Hosts, Groups, Identities, and Tags Hosts, Groups, Identities, and Tags

Hosts, Groups, Identities, and Tags

Roman Kudiyarov Roman Kudiyarov

Termius can scale with the needs of your team. It can handle setups from a home lab with a handful of IOT devices to a data center with thousands of pieces of infrastructure. Information management and navigation are much easier if you utilize the below-mentioned elements.

Hosts

Termius is built around the concept of a host, which represents a remote machine. This remote machine can be accessed via several protocols like SSH, SFTP, Mosh, or Telnet. More information about supported protocols.

Icon and label are optional parameters for easier host identification if the host address does not provide this mechanism. The icon is assigned during the first connection for the systems where Termius can detect it automatically—more information about detecting OS.

Identities

Credentials are often reused and could be used for accessing any number of hosts. Rotating keys and passwords is a standard security practice in most engineering teams.
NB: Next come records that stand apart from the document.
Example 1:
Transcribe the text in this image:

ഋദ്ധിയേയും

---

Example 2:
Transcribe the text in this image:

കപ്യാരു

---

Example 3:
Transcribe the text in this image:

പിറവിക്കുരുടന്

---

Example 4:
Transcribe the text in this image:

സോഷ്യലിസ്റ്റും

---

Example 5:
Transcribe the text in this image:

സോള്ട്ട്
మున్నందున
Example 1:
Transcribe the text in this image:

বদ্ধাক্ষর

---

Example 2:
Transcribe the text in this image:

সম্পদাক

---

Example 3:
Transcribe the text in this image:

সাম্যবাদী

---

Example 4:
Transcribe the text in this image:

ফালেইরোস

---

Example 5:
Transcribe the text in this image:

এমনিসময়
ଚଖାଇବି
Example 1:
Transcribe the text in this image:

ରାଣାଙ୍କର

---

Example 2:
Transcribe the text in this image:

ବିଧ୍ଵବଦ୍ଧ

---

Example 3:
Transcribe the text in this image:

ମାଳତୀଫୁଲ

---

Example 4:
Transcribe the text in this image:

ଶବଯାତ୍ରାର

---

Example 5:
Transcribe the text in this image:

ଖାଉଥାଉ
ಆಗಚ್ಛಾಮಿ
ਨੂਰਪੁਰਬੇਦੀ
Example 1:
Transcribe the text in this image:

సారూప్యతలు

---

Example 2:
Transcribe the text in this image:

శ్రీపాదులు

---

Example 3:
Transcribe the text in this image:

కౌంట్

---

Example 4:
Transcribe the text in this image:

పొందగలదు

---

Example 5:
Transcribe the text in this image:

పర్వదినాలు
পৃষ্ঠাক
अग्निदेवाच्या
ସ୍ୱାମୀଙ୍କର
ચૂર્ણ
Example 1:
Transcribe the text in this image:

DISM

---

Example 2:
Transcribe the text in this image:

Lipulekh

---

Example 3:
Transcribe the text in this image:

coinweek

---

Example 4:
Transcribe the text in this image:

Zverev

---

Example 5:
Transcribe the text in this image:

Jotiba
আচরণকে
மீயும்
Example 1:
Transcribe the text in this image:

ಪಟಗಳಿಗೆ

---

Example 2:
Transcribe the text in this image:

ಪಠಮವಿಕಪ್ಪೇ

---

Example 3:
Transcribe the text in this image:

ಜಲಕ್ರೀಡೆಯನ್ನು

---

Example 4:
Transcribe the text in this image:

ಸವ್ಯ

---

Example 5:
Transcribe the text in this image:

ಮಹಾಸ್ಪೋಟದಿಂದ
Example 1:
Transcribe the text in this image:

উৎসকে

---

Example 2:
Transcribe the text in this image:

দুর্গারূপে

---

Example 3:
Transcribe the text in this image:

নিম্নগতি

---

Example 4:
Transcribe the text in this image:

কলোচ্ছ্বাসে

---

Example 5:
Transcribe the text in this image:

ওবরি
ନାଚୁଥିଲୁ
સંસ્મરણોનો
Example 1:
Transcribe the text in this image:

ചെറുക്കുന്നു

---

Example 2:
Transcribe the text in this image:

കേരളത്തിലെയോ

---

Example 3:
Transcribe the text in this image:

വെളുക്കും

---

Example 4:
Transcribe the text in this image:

Identities provide an easy way to manage credentials used for authentication on multiple hosts.

Groups

Groups allow bundling together of hosts that either belong to the same environment, like development or production or could be bundled by the type, like database cluster nodes. Groups support multiple levels of the hierarchy to maintain thousands of hosts easily.
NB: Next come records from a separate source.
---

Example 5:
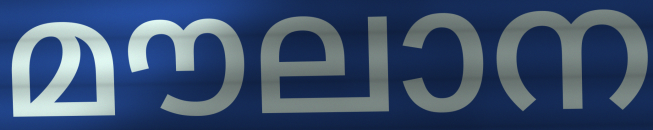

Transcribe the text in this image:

മൗലാന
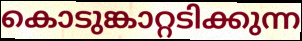
കൊടുങ്കാറ്റടിക്കുന്ന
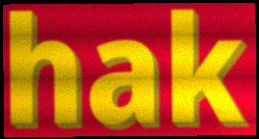
hak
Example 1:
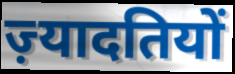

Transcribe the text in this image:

ज़्यादतियों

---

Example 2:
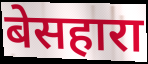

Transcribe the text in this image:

बेसहारा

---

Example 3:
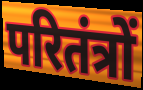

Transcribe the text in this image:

परितंत्रों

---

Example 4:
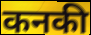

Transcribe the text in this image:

कनकी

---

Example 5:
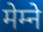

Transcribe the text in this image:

मेम्ने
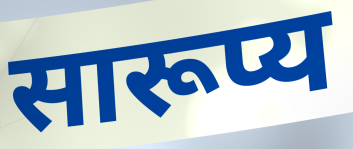
सारूप्य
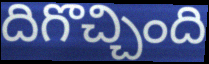
దిగొచ్చింది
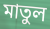
মাতুল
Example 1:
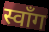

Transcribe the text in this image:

स्वाँग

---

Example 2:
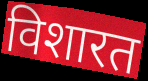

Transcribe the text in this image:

विशारत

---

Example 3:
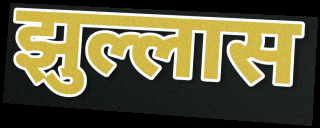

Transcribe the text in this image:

झुल्लास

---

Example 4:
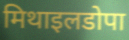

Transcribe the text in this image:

मिथाइलडोपा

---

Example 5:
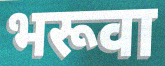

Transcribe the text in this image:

भरूवा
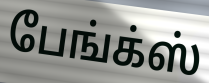
பேங்க்ஸ்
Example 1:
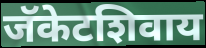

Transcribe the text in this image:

जॅकेटशिवाय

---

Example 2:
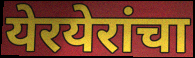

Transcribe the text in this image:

येरयेरांचा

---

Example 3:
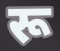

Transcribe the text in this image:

रू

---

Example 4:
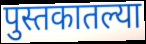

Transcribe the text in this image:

पुस्तकातल्या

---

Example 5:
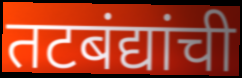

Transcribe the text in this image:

तटबंद्यांची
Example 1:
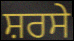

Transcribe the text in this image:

ਸ਼ਰਸੇ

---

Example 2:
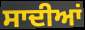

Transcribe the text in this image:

ਸਾਦੀਆਂ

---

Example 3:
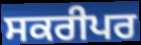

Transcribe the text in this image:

ਸਕਰੀਪਰ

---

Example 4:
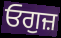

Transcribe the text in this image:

ਓਗੁਜ਼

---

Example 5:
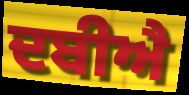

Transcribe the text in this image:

ਦਬੀਐ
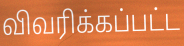
விவரிக்கப்பட்ட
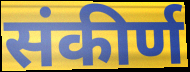
संकीर्ण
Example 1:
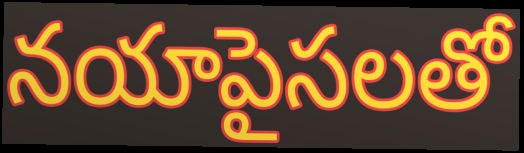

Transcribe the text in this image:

నయాపైసలతో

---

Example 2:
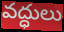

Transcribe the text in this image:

వద్ధులు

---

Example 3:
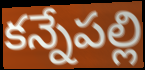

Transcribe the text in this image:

కన్నేపల్లి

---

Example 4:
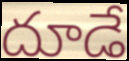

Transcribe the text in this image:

దూడే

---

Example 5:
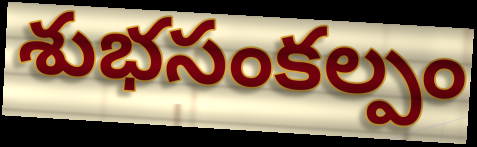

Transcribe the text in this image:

శుభసంకల్పం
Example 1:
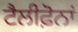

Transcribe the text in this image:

ਟੈਲੀਫ਼ੋਨਾਂ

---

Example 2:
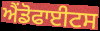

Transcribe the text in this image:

ਐਂਡੋਫਾਈਟਸ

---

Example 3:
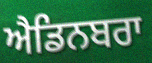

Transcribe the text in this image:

ਐਡਿਨਬਰਾ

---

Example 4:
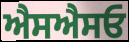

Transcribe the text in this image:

ਐਸਐਸਓ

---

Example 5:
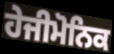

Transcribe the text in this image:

ਹੇਜੀਮੋਨਿਕ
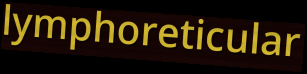
lymphoreticular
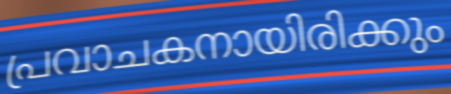
പ്രവാചകനായിരിക്കും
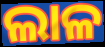
ଲାଳ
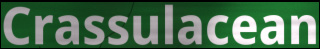
Crassulacean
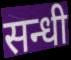
सन्धी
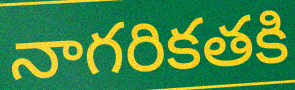
నాగరికతకి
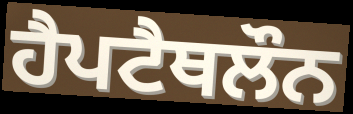
ਹੈਪਟੈਥਲੌਨ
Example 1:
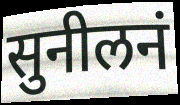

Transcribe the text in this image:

सुनीलनं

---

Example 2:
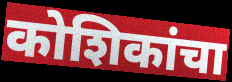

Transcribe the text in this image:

कोशिकांचा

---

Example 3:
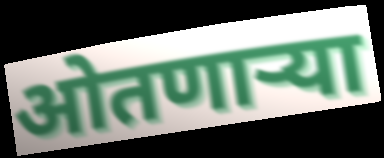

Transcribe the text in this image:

ओतणाऱ्या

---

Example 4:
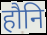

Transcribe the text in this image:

हौनि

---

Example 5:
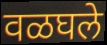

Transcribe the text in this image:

वळघले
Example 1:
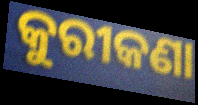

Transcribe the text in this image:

କୁରୀକଣା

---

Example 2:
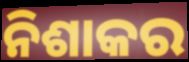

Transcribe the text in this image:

ନିଶାକର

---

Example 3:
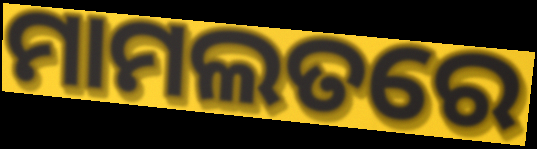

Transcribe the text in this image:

ମାମଲତରେ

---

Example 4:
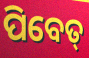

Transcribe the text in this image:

ପିବେତ୍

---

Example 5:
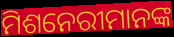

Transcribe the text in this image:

ମିଶନେରୀମାନଙ୍କ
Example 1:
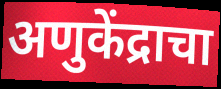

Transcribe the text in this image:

अणुकेंद्राचा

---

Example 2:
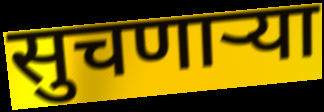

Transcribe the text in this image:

सुचणाऱ्या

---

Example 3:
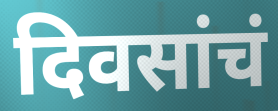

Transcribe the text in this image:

दिवसांचं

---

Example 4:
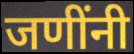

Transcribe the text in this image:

जणींनी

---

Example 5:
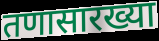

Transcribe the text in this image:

तणासारख्या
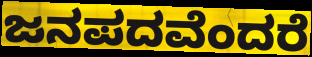
ಜನಪದವೆಂದರೆ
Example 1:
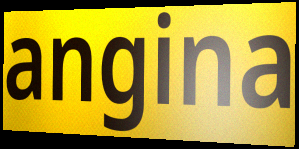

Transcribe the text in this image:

angina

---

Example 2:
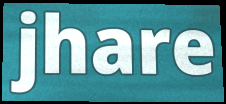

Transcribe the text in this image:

jhare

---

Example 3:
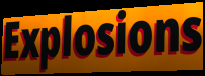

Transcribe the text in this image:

Explosions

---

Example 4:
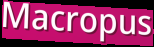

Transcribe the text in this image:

Macropus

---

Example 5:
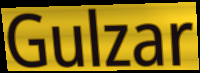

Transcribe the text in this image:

Gulzar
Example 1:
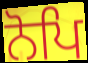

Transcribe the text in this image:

ਨੋਪਿ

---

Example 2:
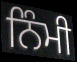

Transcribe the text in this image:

ਨਿੰਮੀ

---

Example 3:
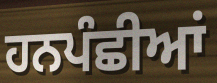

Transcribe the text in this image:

ਹਨਪੰਛੀਆਂ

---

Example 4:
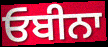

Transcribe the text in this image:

ਓਬੀਨਾ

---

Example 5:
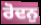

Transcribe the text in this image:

ਰੋਦਨੁ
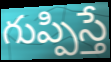
గుప్పిస్తే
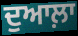
ਦੁਆਲ਼ਾ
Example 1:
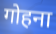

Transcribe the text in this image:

गोहना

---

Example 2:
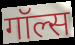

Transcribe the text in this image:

गॉल्स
Often hosts in a group have similar parameters like port or startup command. Those options are better to assign to a group for easier editing in the future. The hosts inside a group inherit the setting from the group. This feature is also flexible and provides a way to set up an exception in a host in case there is a need to use a custom value for a host without taking it out of the group.

Tags

Tags are a simple mechanism to mark and search a host with a particular trait. It could be used in many different ways to keep track of software installed on a host(MySQL, nginx, Hadoop) or the purpose of the host(DB, web, cluster). A few tags are created by default for each host: enabled protocol, username, OS, or Linux distro.